• _Fragment_
Dat is wellicht hun geluk geweest.

 

Want op 3 mei 1945, toen de Athen met motorpech lag te wachten aan de kade in het marinekamp Neustadt Holstein, vielen Engelse Typhoon-bommenwerpers de schepen in de Lübeckerbocht aan. Ondanks grote Rode-Kruisvlaggen op de schepen, werden ze gebombardeerd. De Cap Arcona kreeg een voltreffer en zonk, ook de andere schepen werden getroffen. Van de 7600 gevangenen uit 24 landen kwamen zevenduizend om het leven. Gevangenen die zwemmend de kust wisten te bereiken, werden daar opgewacht door leden van de Hitler Jugend en alsnog doodgeschoten. Willy Leutscholff, die aan boord van de Cap Arcona was achtergebleven, belandde in het water. Hij vond een Duitse marinepet, deed die op en alleen om die reden werd hij door de Duitsers uit het water gehaald.
Van de vliegtuigaanval hebben Duijtshoff en zijn kameraden niets gezien. Ze hoorden alleen het lawaai van het bombardement en het luchtafweergeschut. ,,Na een poos werden alle gevangenen met gestreepte kleding naar boven geroepen. Kennelijk wilden ze de Engelsen laten zien dat het een schip met gevangenen was en geen transportschip. Na een seintje van boven wilde iedereen tegelijk de smalle ladder op. Er was grote verwarring: is het schip getroffen, zijn we zinkende?’’ De Athen was inderdaad geraakt, er was brand aan boord. ,,Eindelijk boven zien we geen bewaking meer. Het schip ligt stil, het is een mooie meidag. We komen zo’n beetje als laatste van boord, door ons langs een touw te laten zakken. Op de kade klinkt gejuich. Er staat een tank met een witte ster erop. Blijken de Engelsen te zijn. Dan valt de druk weg: we zijn vrij. Een machtig gevoel.’’
Een machtig gevoel met een dikke, inktzwarte rand. In de Lübeckerbocht lagen de zwaar getroffen schepen. De Cap Arcona lag brandend op haar zij. Lijken dreven in het water. Het wrange was dat Britse troepen de volgende dag Neustadt binnen marcheren. Zonder de luchtaanval hadden zij waarschijnlijk de gevangenen op de schepen kunnen redden.

Waarom

Het waarom van de Engelse aanval is niet bekend. De dossiers zijn nog altijd gesloten. Vermoedelijk dachten de Engelsen dat het om transportschepen vol Duitse troepen ging. ,,In Noorwegen werd nog gevochten’’, zegt Duijtshoff, zoekend naar een verklaring. ,,Alles wat in de Oostzee lag, inclusief de Lübeckerbocht, is gebombardeerd.’’ Duidelijk is in ieder geval dat de geallieerden de aanval lang hebben verzwegen.

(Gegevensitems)
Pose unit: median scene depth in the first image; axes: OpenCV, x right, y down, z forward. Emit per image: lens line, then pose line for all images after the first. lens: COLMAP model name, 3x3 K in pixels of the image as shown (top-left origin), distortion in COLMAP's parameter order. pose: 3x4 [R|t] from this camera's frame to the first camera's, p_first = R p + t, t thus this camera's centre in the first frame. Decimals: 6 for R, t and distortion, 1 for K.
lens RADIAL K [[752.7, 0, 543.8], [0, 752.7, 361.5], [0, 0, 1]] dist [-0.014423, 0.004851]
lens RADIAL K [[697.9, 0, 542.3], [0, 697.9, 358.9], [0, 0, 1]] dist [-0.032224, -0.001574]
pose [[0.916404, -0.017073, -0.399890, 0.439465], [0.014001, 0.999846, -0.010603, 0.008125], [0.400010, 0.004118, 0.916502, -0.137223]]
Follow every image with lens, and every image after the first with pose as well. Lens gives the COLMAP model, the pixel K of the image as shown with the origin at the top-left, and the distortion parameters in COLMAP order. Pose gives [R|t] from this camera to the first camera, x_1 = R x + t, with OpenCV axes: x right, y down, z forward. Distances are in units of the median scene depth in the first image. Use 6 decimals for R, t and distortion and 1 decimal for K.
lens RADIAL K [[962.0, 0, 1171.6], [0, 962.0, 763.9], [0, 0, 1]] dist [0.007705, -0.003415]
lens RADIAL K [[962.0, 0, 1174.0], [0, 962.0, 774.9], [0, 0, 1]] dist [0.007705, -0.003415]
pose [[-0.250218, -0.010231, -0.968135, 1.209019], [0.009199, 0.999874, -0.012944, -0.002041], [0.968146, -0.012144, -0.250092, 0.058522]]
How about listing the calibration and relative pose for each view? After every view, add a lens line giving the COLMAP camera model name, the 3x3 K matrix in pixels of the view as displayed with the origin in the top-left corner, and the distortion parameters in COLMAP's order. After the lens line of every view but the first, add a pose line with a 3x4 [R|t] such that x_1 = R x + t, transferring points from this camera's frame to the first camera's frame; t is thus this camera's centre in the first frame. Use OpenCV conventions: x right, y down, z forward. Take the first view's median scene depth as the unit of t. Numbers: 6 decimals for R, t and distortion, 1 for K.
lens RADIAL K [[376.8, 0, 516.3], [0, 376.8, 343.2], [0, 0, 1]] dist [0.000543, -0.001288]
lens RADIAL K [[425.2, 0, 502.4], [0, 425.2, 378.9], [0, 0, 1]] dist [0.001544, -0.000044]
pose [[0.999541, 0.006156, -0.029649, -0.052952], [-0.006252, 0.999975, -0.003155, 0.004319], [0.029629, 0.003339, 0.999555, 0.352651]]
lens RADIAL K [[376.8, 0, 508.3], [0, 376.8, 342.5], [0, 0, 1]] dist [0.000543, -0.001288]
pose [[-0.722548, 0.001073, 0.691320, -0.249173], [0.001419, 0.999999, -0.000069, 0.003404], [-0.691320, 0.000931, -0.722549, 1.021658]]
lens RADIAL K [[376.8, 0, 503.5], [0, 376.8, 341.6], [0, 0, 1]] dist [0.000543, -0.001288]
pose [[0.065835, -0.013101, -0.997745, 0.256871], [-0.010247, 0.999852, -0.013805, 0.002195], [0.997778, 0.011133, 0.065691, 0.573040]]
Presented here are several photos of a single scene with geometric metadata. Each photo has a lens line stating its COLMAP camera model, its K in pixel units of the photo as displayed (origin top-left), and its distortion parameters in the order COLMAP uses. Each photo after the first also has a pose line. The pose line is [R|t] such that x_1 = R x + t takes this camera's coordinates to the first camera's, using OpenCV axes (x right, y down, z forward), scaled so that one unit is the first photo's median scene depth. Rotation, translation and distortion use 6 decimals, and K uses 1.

• _Vereisten opdracht_
Noteer letterlijk uit het fragment over het bombardement in de Lübeckerbocht het gedeelte dat opent met de woorden waarin "Dat is wellicht" voorkomt en sluit met "het water gehaald.". Het materiaal houdt geen verband met het fragment.

• _Resultaat opdracht_
Dat is wellicht hun geluk geweest.

 

Want op 3 mei 1945, toen de Athen met motorpech lag te wachten aan de kade in het marinekamp Neustadt Holstein, vielen Engelse Typhoon-bommenwerpers de schepen in de Lübeckerbocht aan. Ondanks grote Rode-Kruisvlaggen op de schepen, werden ze gebombardeerd. De Cap Arcona kreeg een voltreffer en zonk, ook de andere schepen werden getroffen. Van de 7600 gevangenen uit 24 landen kwamen zevenduizend om het leven. Gevangenen die zwemmend de kust wisten te bereiken, werden daar opgewacht door leden van de Hitler Jugend en alsnog doodgeschoten. Willy Leutscholff, die aan boord van de Cap Arcona was achtergebleven, belandde in het water. Hij vond een Duitse marinepet, deed die op en alleen om die reden werd hij door de Duitsers uit het water gehaald.